Villaraigosa waves it off

Former Los Angeles Mayor Antonio Villaraigosa dismissed the entire scenario. He told the New York Post that "everybody has a right to run" and called the notion that two Republicans could win the primary "poppycock."

Bianco had a simple response:

"Obviously, polling contradicts that statement. Two Republicans have been ahead in the polls for the last six months."

"Poppycock" is an interesting word choice from a man whose party has controlled the governor's office since Arnold Schwarzenegger left in 2011. It radiates the kind of confidence that only comes from never having to seriously compete. California Democrats have treated the state like a private fiefdom for so long that the mere suggestion of a competitive race feels like an impossibility to them.

That complacency is exactly why the numbers look the way they do.

What voters are actually saying

The polling tells a story that no amount of convention stagecraft can rewrite. In a state with an overwhelming Democrat registration advantage, two Republicans have led the field for half a year. That doesn't happen because of a quirky primary system. It happens because voters are looking for something different.

Bianco framed it in terms that strip away the political jargon:

"California is looking for change. They are looking for honesty, integrity, transparency, and leadership."

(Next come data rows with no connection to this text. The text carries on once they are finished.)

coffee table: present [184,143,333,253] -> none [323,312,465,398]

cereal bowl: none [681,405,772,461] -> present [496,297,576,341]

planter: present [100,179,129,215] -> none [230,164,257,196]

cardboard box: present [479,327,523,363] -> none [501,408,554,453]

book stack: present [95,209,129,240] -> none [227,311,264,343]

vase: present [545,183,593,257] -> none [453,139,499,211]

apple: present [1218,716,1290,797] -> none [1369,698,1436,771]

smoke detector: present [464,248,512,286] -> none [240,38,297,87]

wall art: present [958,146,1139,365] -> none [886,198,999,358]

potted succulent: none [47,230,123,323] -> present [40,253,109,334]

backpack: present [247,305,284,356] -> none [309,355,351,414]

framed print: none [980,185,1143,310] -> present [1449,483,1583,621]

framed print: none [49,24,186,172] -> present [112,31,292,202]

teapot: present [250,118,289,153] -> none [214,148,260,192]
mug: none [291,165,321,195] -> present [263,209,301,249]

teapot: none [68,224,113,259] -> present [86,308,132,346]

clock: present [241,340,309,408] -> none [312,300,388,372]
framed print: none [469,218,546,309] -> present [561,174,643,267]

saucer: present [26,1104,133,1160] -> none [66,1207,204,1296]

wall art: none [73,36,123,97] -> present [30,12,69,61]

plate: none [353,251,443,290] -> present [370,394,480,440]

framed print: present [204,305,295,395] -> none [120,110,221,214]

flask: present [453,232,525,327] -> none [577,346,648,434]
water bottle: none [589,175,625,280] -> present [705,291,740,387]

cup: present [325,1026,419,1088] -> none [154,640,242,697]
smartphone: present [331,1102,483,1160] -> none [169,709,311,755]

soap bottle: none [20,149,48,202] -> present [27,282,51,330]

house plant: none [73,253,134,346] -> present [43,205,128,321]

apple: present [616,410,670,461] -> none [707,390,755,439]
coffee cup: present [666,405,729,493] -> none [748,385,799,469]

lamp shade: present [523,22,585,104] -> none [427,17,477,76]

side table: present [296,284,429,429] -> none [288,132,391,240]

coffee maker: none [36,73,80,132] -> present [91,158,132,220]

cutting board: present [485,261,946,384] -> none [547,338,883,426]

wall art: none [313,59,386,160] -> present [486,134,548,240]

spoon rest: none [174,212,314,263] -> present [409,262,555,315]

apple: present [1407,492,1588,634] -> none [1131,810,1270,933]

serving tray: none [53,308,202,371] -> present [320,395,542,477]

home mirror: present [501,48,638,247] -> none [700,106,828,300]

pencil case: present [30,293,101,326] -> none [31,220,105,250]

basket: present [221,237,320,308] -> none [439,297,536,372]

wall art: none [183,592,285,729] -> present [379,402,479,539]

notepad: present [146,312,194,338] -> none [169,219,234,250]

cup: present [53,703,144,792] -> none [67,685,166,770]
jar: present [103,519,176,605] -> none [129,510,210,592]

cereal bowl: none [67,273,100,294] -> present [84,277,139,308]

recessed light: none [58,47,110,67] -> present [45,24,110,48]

The June primary will test whether Democrats can solve their coordination problem or whether their bench is simply too deep with ambition and too shallow on results. If two Republicans do advance to the November ballot, it would mark the first real shot at a GOP governor in California since Schwarzenegger's departure, a political earthquake in the bluest of blue states.

Democrats aren't panicking because of a scheduling conflict or a quirk in election law. They're panicking because California voters are looking at fifteen years of one-party rule and asking what, exactly, they got for it. Nobody at the Moscone Center had a good answer.